Primeiro ecossistema de inovação social do Brasil
O Mano Down inaugurou, recentemente, o primeiro ecossistema de inclusão e inovação social do Brasil, localizado na capital mineira. Ele é composto pela sede do instituto, um café e uma loja, um hub de empreendedorismo e uma sala pedagógica —todos na mesma rua.
A sede é o ponto principal do ecossistema e tem capacidade para atender mais de 2 mil pessoas. Em frente, uma loja e um café servem de ponto de encontro para os jovens atendidos pelo instituto e para a população da cidade. No local, os atendentes e garçons são pessoas com Síndrome de Down.
A sala pedagógica é voltada para o reforço escolar, já que as pessoas com deficiência que frequentam a escola regular podem ter mais dificuldade com alguns conteúdos.
Para aumentar a inclusão no mercado de trabalho e para gerar renda para essa população, o hub de inovação serve como uma "incubadora" que investe em 20 empreendedores com deficiência. Segundo o censo realizado pelo Mano Down, a capital mineira tem 25 mil pessoas com deficiência intelectual. Desse total, menos de 80 geram renda.
"No hub incubamos empreendedores de diferentes segmentos, como massagistas, fotógrafos, assim como pessoas que fazem camisas ou doces. Além das pessoas com deficiência, há as mães que, muitas vezes, param de trabalhar para cuidar dos filhos. Então, no hub, a gente cede a matéria-prima e elas fazem pano de prato, camiseta, e a gente vende nas lojas, gerando renda para elas", explica Leonardo.
Com o ecossistema, o intuito, segundo o criador da iniciativa, é fazer a calçada mais inclusiva do mundo.
A gente quer mudar os olhares. Se uma pessoa que estiver passando na rua aqui em Belo Horizonte e vir um garçom com Down, quando ela tiver um filho ou um parente [com a síndrome] ela vai ver que isso é natural.
Preparação para o mercado de trabalho
Leonardo afirma que o instituto tem impacto direto na vida de cerca de mil crianças, adolescentes e adultos com Síndrome de Down por meio de ações de capacitação, fonoaudiologia, fisioterapia, terapia ocupacional, atendimento psicológico, hidroterapia, oficinas de arte, esportes e reforço escolar. Indiretamente, em 2021, ele estima que 100 mil pessoas tenham sido impactadas.
O instituto também atua no mercado de trabalho e emprega mais de 10 pessoas com deficiência intelectual. "A minha secretária tem Down, o café tem cinco, na loja tem dois e ainda tem as ajudantes. A gente gera emprego", destaca o fundador.

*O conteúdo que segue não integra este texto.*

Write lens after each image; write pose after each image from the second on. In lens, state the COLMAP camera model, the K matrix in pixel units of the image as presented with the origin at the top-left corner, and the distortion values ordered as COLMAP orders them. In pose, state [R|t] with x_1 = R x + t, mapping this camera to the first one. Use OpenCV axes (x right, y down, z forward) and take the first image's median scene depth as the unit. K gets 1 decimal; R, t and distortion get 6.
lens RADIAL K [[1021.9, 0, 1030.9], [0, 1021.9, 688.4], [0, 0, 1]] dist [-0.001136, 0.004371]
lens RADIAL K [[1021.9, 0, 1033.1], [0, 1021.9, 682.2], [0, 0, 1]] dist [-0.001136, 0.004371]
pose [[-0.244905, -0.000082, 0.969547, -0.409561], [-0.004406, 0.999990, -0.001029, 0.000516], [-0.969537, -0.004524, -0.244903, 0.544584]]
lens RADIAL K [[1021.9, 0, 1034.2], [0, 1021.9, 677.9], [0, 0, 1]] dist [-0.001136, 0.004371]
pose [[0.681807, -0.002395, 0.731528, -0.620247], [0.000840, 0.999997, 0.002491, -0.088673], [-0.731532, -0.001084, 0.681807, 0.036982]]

Por meio de parcerias, o Mano Down também ajudou a incluir 34 pessoas com Síndrome de Down em empresas como a MRV, a Vivo e a Minas Ligas.
Existe um pouco de resistência, mas a gente vai quebrando. Como? Com atitudes. A gente comprova, por exemplo, que ter uma pessoa com deficiência na empresa melhora o clima organizacional. Ter uma pessoa com deficiência intelectual na equipe melhora em 70% o consenso porque você fala mais devagar, respeita o ritmo do colega. Isso é bom para todo mundo.

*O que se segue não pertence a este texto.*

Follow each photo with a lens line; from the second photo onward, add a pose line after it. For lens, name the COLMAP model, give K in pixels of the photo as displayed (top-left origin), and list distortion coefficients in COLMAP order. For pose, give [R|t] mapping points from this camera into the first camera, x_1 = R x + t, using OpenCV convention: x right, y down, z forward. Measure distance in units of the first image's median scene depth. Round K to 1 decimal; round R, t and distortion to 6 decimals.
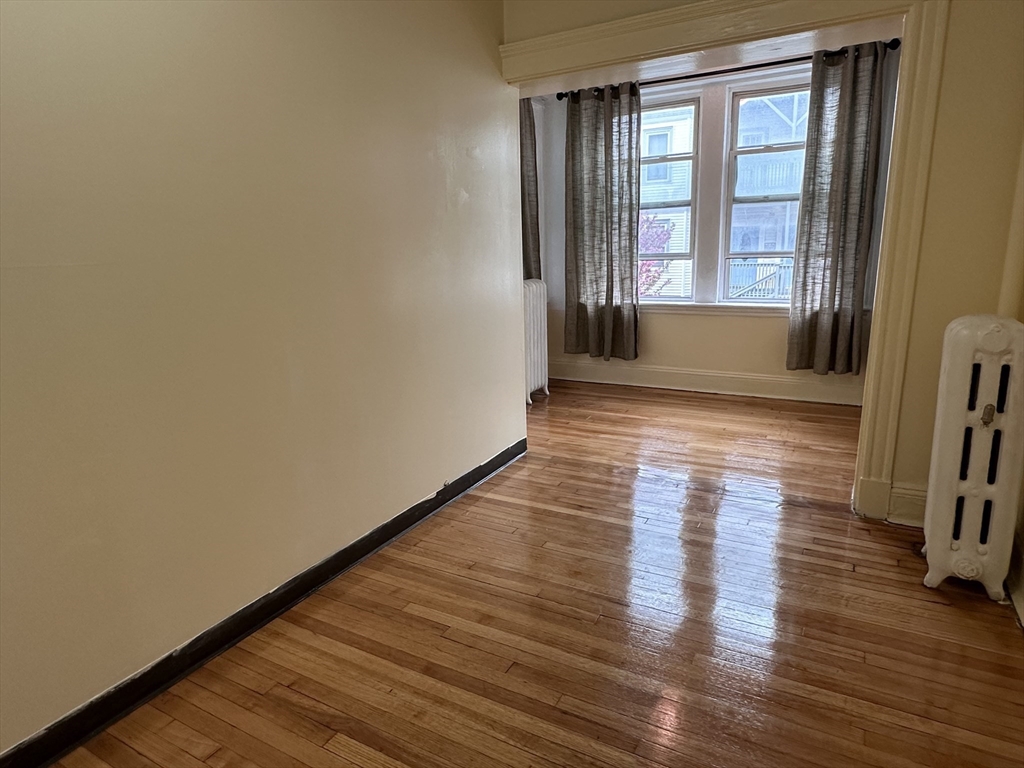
lens RADIAL K [[612.2, 0, 510.1], [0, 612.2, 384.9], [0, 0, 1]] dist [-0.002749, 0.001703]
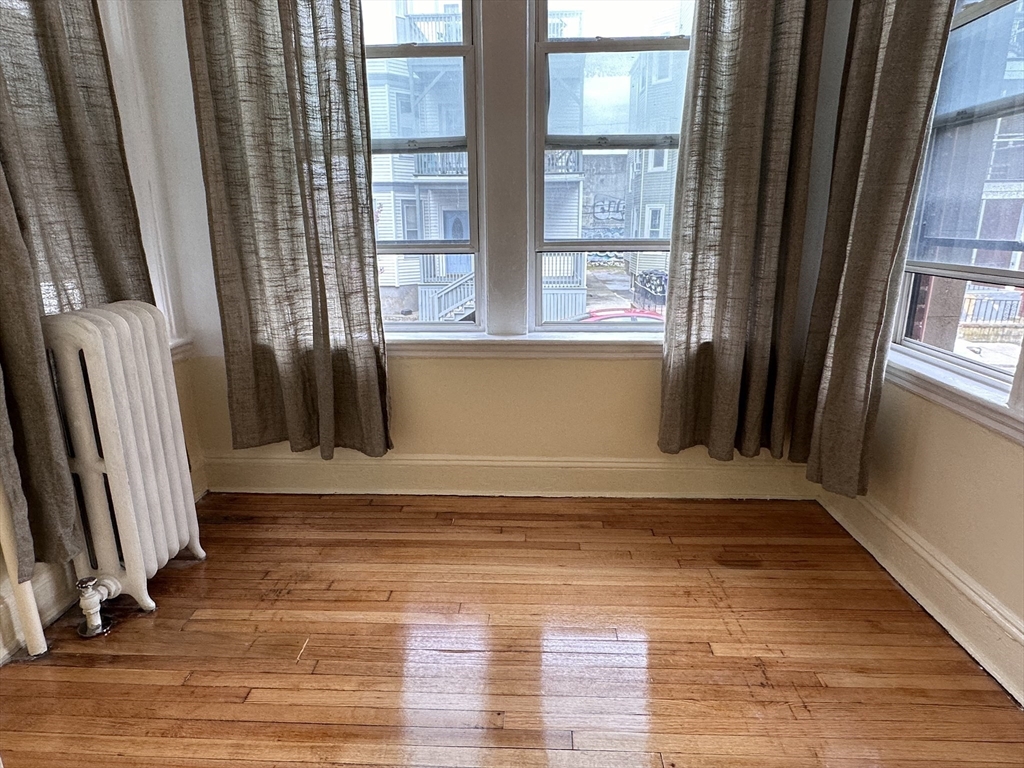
lens RADIAL K [[612.2, 0, 510.1], [0, 612.2, 384.9], [0, 0, 1]] dist [-0.002749, 0.001703]
pose [[0.889463, -0.097225, 0.446546, 0.076896], [0.085329, 0.995256, 0.046729, -0.113546], [-0.448971, -0.003461, 0.893540, 0.513151]]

'Meu filho quase não falava; hoje é um rapaz alegre e divertido'
Uma das pessoas a conseguir um emprego com a ajuda do instituto foi João Vitor Moreira Morato, 22 anos. Segundo sua mãe, Eldelucia Teresa Moreira, o Mano Down foi um divisor de águas na vida do jovem. "O João era muito tímido, quase não falava. Hoje ele se comunica muito bem. É um rapaz alegre, divertido. Passar o tempo ao lado dele é muito prazeroso. Essa foi a transformação que o Mano Down trouxe para nossas vidas."

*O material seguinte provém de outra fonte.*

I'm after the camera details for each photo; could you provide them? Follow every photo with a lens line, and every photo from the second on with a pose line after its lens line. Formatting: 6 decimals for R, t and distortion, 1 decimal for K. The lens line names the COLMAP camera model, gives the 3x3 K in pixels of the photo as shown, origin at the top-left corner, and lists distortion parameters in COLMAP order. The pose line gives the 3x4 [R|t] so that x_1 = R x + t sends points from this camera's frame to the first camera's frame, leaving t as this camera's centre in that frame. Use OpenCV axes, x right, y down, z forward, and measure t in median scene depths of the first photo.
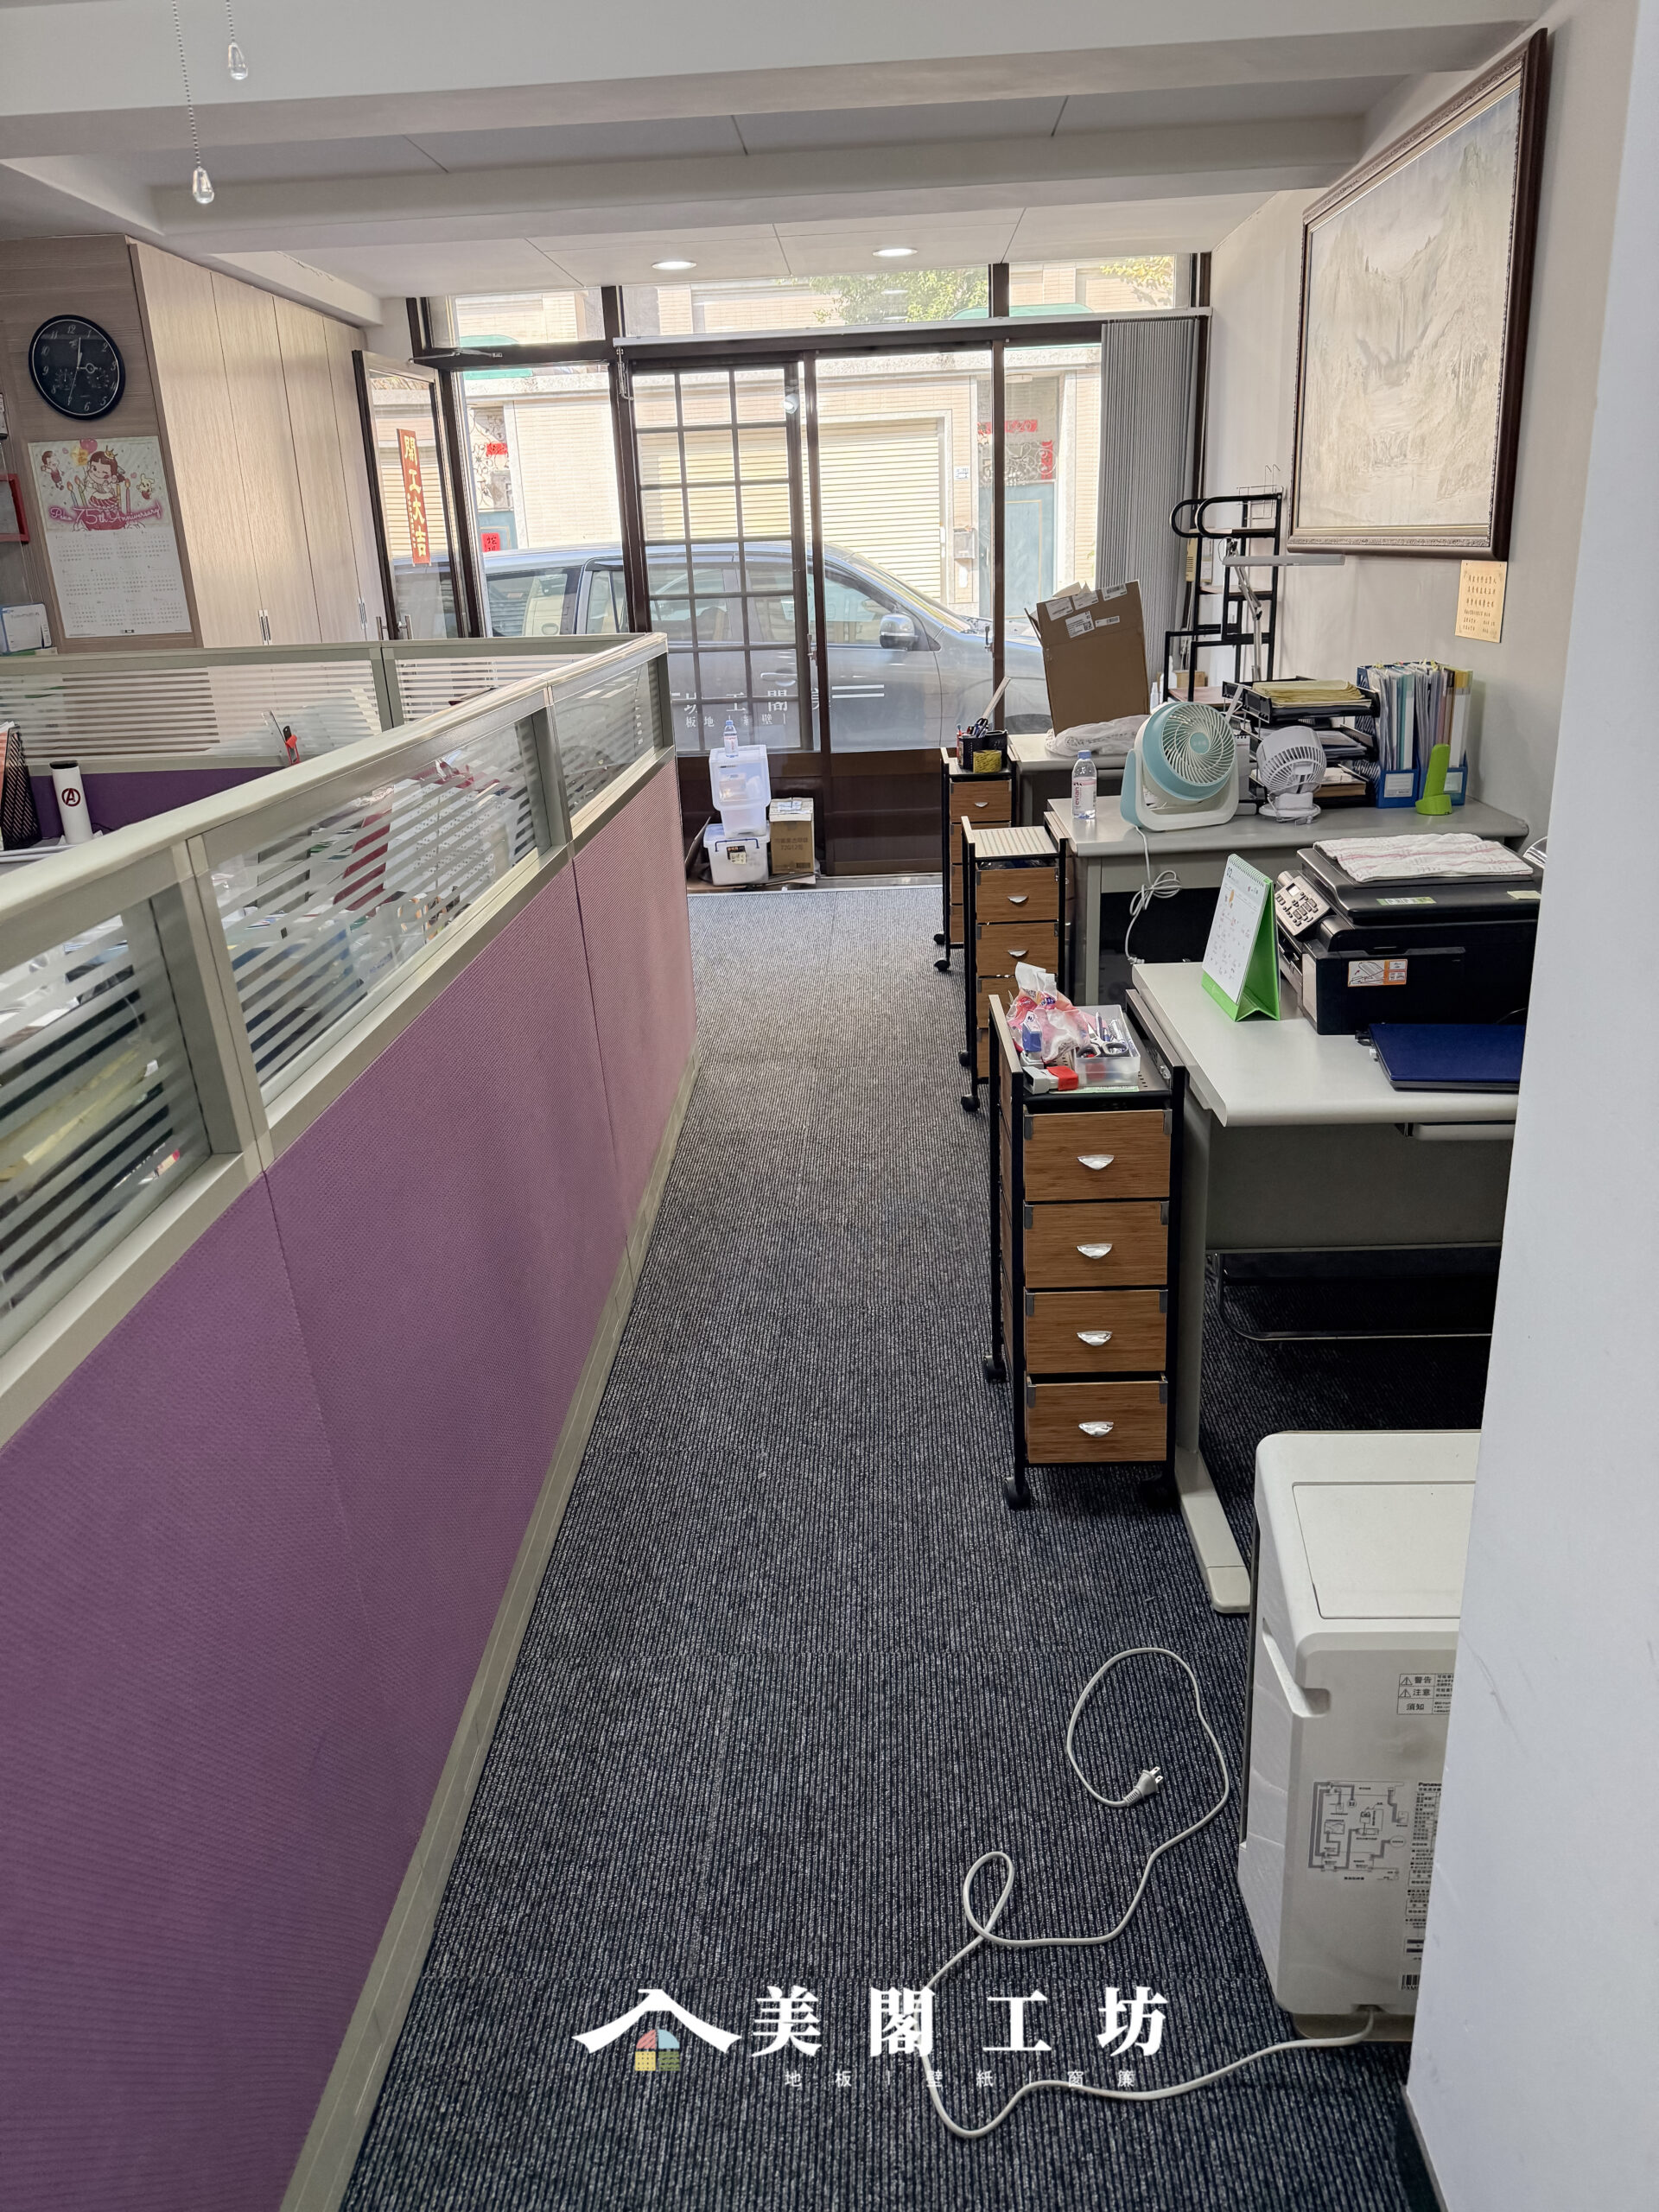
lens RADIAL K [[1568.2, 0, 829.5], [0, 1568.2, 1106.0], [0, 0, 1]] dist [-0.002707, 0.001454]
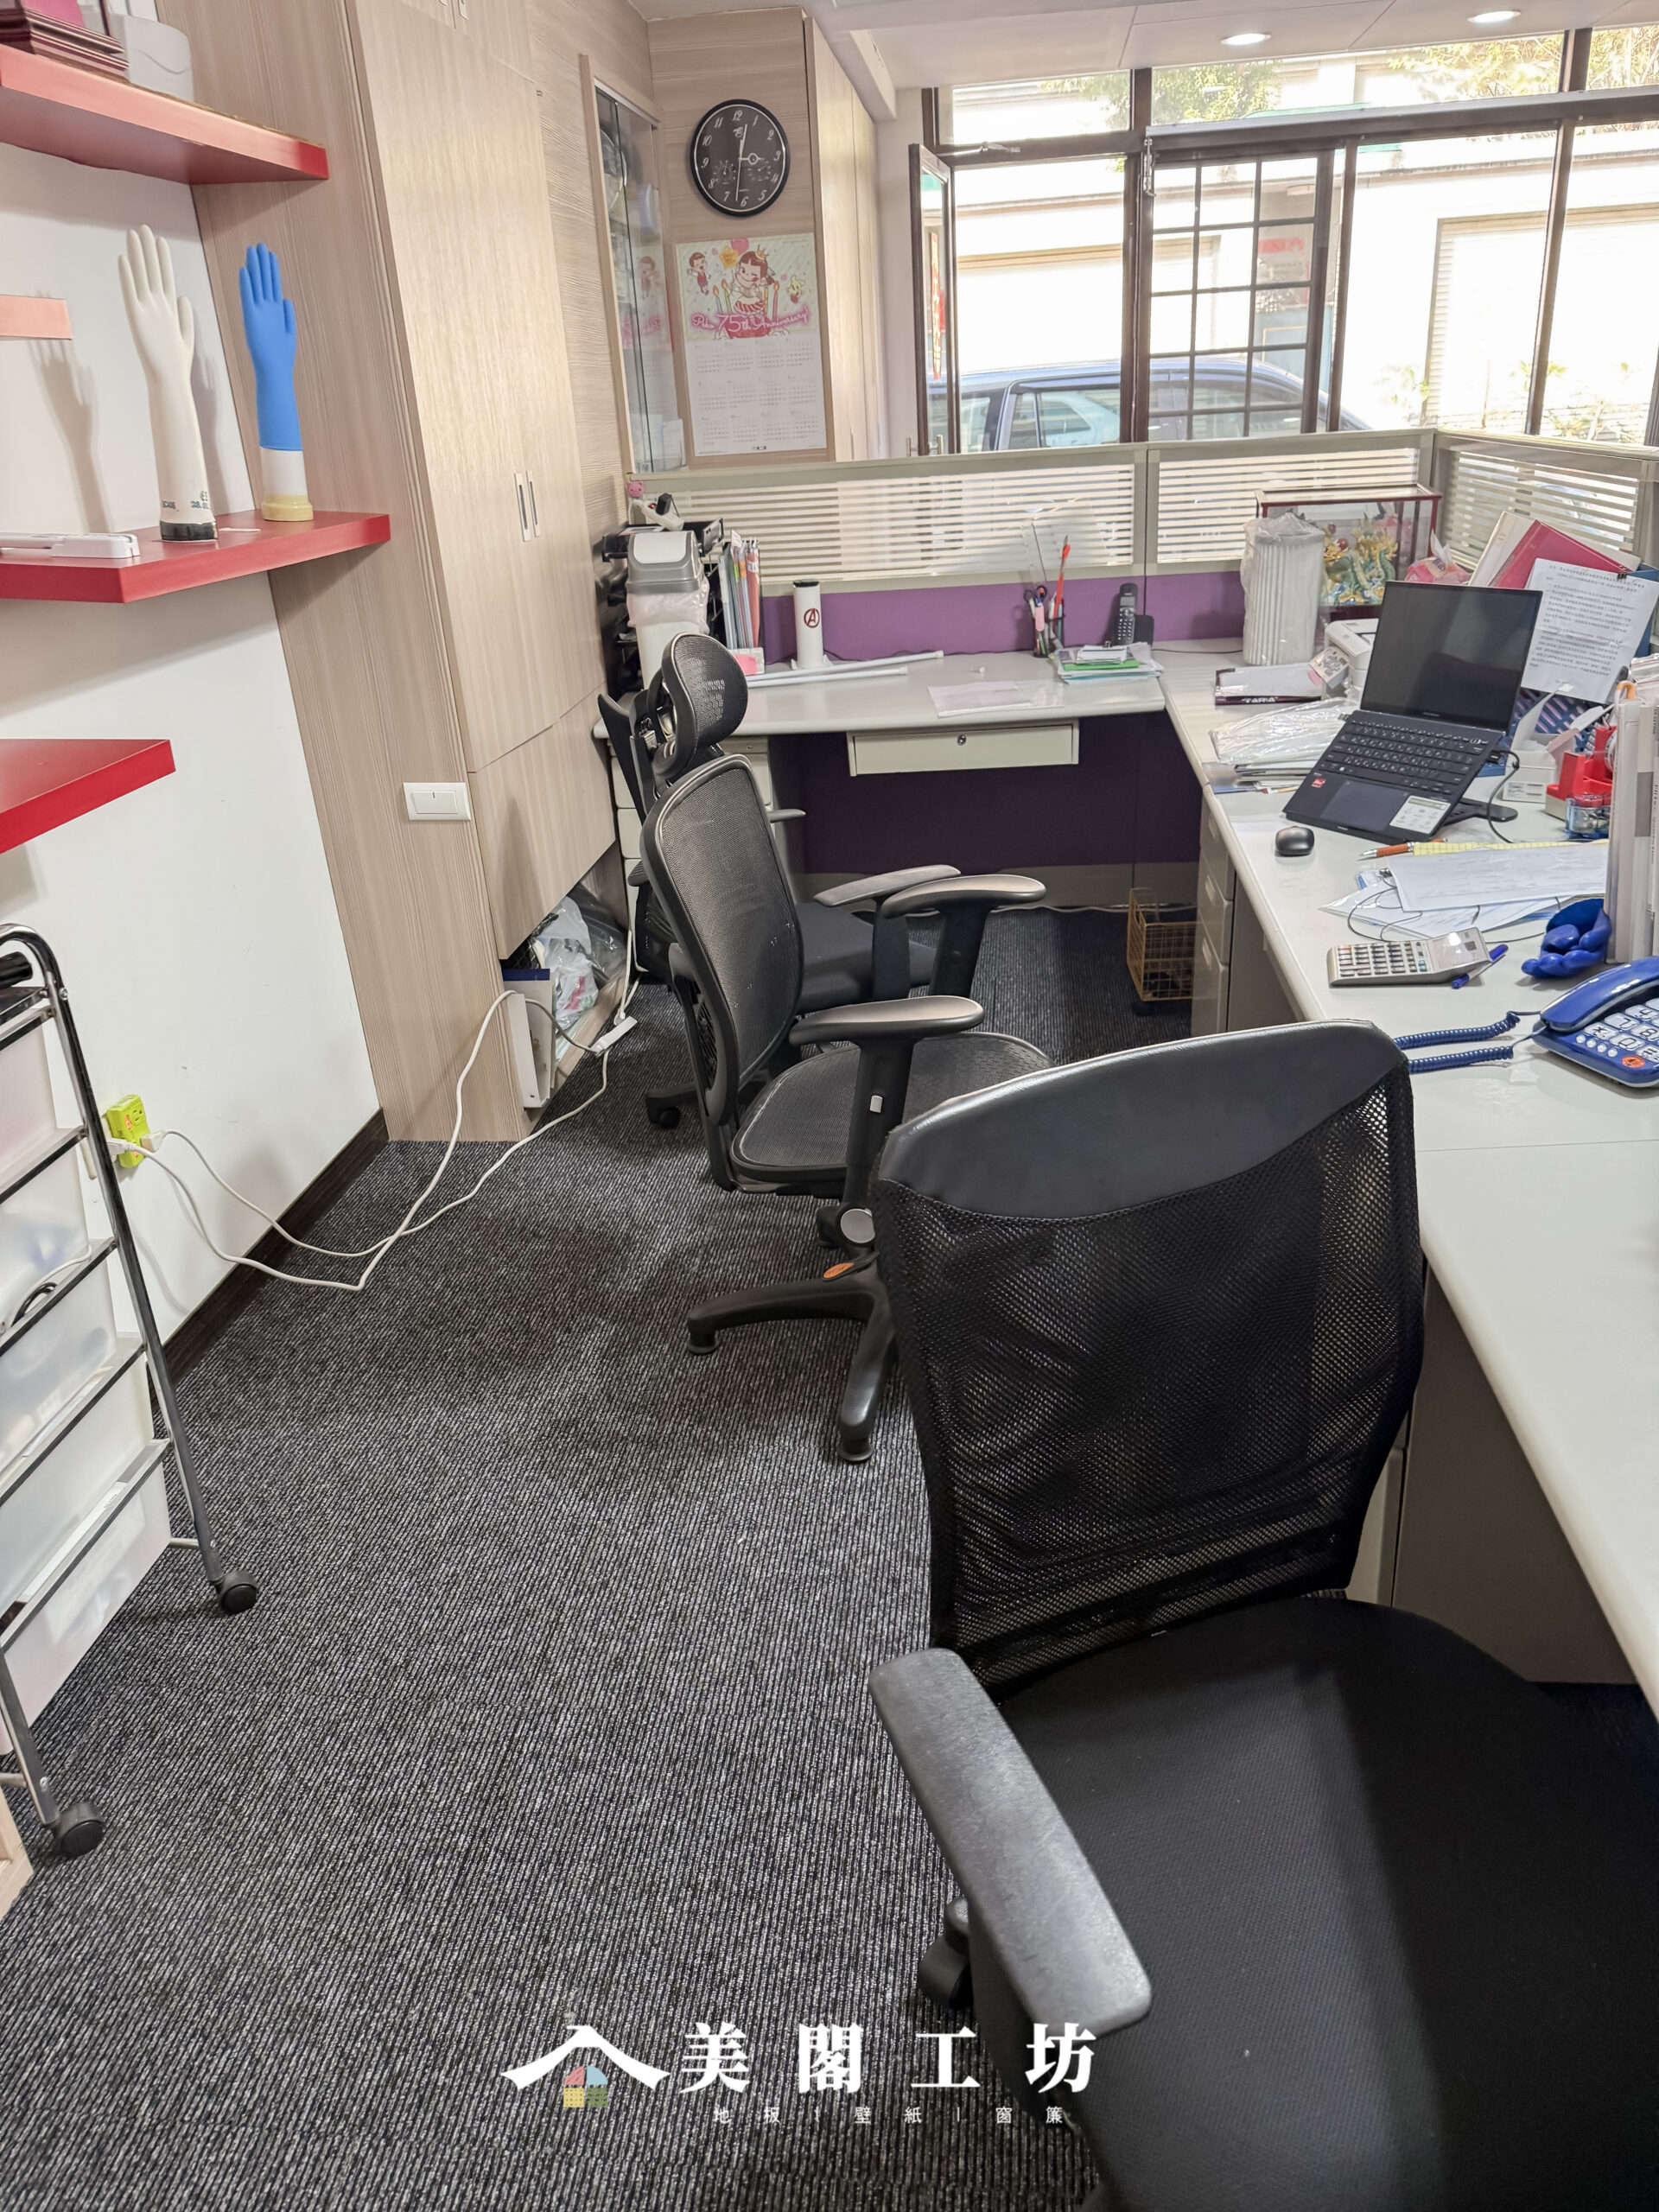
lens RADIAL K [[1568.2, 0, 829.5], [0, 1568.2, 1106.0], [0, 0, 1]] dist [-0.002707, 0.001454]
pose [[0.995432, 0.027695, -0.091365, -0.251769], [-0.019697, 0.995987, 0.087302, 0.011407], [0.093416, -0.085103, 0.991983, 0.014281]]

No instituto, João desenvolveu diversas habilidades por meio das atividades que frequentou —de teatro e zumba a capoeira, ioga, dança de salão e culinária— e, com o seu talento, acabou conquistando uma vaga de auxiliar administrativo em uma empresa de advocacia, emprego que, segundo sua mãe, ele ama.
Ainda hoje, o Mano Down é presente na vida de João Vitor. Na semana em que conversou com a reportagem, ele fazia um curso de barista no instituto e tinha trabalhado de garçom em uma festa, no fim de semana anterior, também indicado pela organização.
O fundador, Leonardo Gontijo, tem planos ambiciosos para o instituto e quer, até 2030, impactar diretamente 26 mil pessoas com deficiência intelectual e outras 2,5 milhões de pessoas sem deficiência indiretamente.